The Good News about the Episcopal Church is that there’s room for everybody. The bad news about the Episcopal Church is that there’s room for everybody. The Good News of the Gospel is that it can teach us how 2 live with everybody, even if our faith leads us to see the world differently from one another. In the Gospel of Luke 10:1-11, 16-20, we see Jesus send out the seventy disciples two by two throughout the land to invite people into a relationship with God and with one another. He sends them out with these instructions: “the harvest is plentiful, but the laborers are few, so pray that the Lord will send more laborers into the harvest.” Then Jesus admonishes them to be those laborers, and to “travel light:” “Carry no purse, no bag, no sandals; and greet no one on the road.”

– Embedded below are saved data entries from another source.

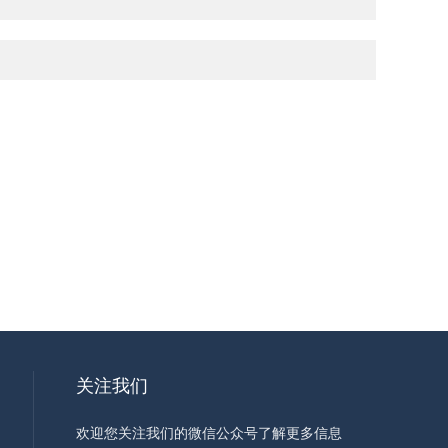
关注我们
欢迎您关注我们的微信公众号了解更多信息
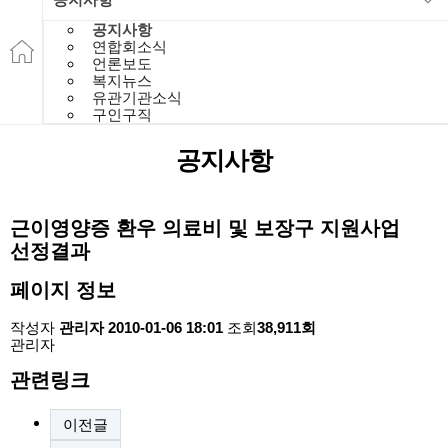
공지사항
연합회소식
언론보도
복지뉴스
유관기관소식
구인구직
공지사항
근이영양증 환우 의료비 및 보장구 지원사업
선정결과
페이지 정보
작성자
관리자
2010-01-06 18:01
조회
38,911회
관리자
관련링크
이전글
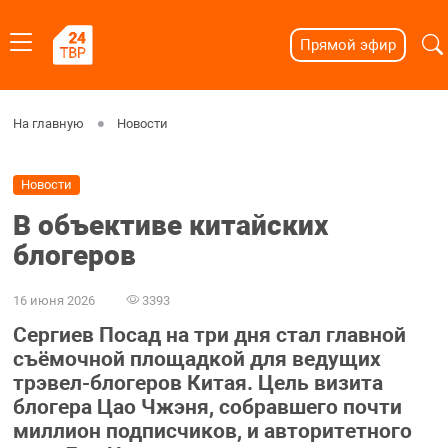
Прямой эфир
На главную
Новости
Новости
В объективе китайских
блогеров
16 июня 2026
3393
Сергиев Посад на три дня стал главной
съёмочной площадкой для ведущих
трэвел-блогеров Китая. Цель визита
блогера Цао Чжэня, собравшего почти
миллион подписчиков, и авторитетного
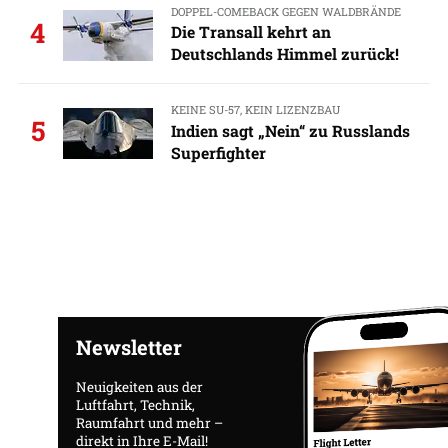
DOPPEL-COMEBACK GEGEN WALDBRÄNDE
4
Die Transall kehrt an
Deutschlands Himmel zurück!
KEINE SU-57, KEIN LIZENZBAU
5
Indien sagt „Nein“ zu Russlands
Superfighter
Newsletter
Neuigkeiten aus der
Luftfahrt, Technik,
Raumfahrt und mehr –
direkt in Ihre E-Mail!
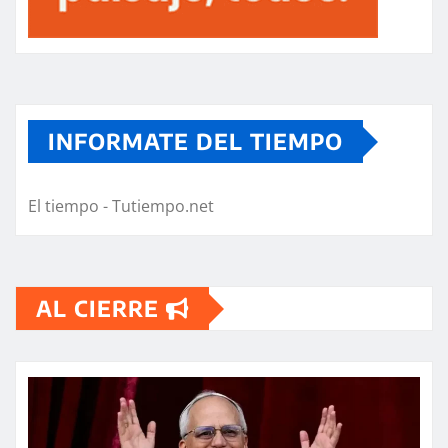
INFORMATE DEL TIEMPO
El tiempo - Tutiempo.net
AL CIERRE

“Whenever you enter a town and its people welcome you, eat what is set before you; cure the sick who are there, and say to them, ‘The kingdom of God has come near to you.' But whenever you enter a town and they do not welcome you, say to them, ‘the kingdom of God has come near to you.' Then go out into its streets and say to them, ‘even the dust of your town that clings to our feet, we wipe off in protest against you.'” So, whether the people welcomed the disciples or not, the Kingdom of God had come near to them.

The following prayer from the Episcopal Book of Common Prayer sums up this Gospel in one small Paragraph. “O God, you have taught us to keep all your commandments by loving you and our neighbor: Grant us the grace of your Holy Spirit, that we may be devoted to you with our whole heart, and united to one another with pure affection. Amen.” 

How can we live out the Gospel and this prayer in a church where there is room for everybody? How do we, the Body of Christ, proclaim this good news in a country where there is so much division, even among those of us who follow Jesus? Answer: refer to the above prayer! 

This a statement not about politics, but about faith, about how the good news of the Gospel of Christ can shape our politics and our relationships. As we look at political actions and relationships, we first remember the words of Jesus that “the Kingdom of God has come very near you. 

Having said that, I want to reflect on politics and on our responses to the many decisions handed down by the Supreme Court over the past two years. Decisions affecting abortion, gun rights, carbon emissions, immigration and presidential immunity among others. The reactions by the citizens of our country and the members of our religious communities have been quick and emotional and diverse. Many people have been thrilled and excited and joyful. Others have been disappointed, angry, hurt and heart broken. Many of the people on all sides of these important issues are people of faith, who have made their decisions based on their faith and their life experiences, just as you and I have come to our decisions based on our own faith and life experiences. Many on all sides are members of your faith community.

This piece is not about who is right and who is wrong about any of these decisions, even though I have my opinions about that and I will work faithfully towards those ends. No, this piece is about how we as people of faith relate to God and to one another. So, I do not leave you with answers to difficult questions at this point, I leave with a prayer that I hope and pray will lead us into right relationship with God and one another in our churches, our country and in a world where “there is room for everybody.”

“O God, you have taught us to keep all your commandments by loving you and our neighbor: Grant us the grace of your Holy Spirit, that we may be devoted to you with our whole heart, and united to one another with pure affection. Amen.”

Yes, “the Kingdom of God has come very near to us!”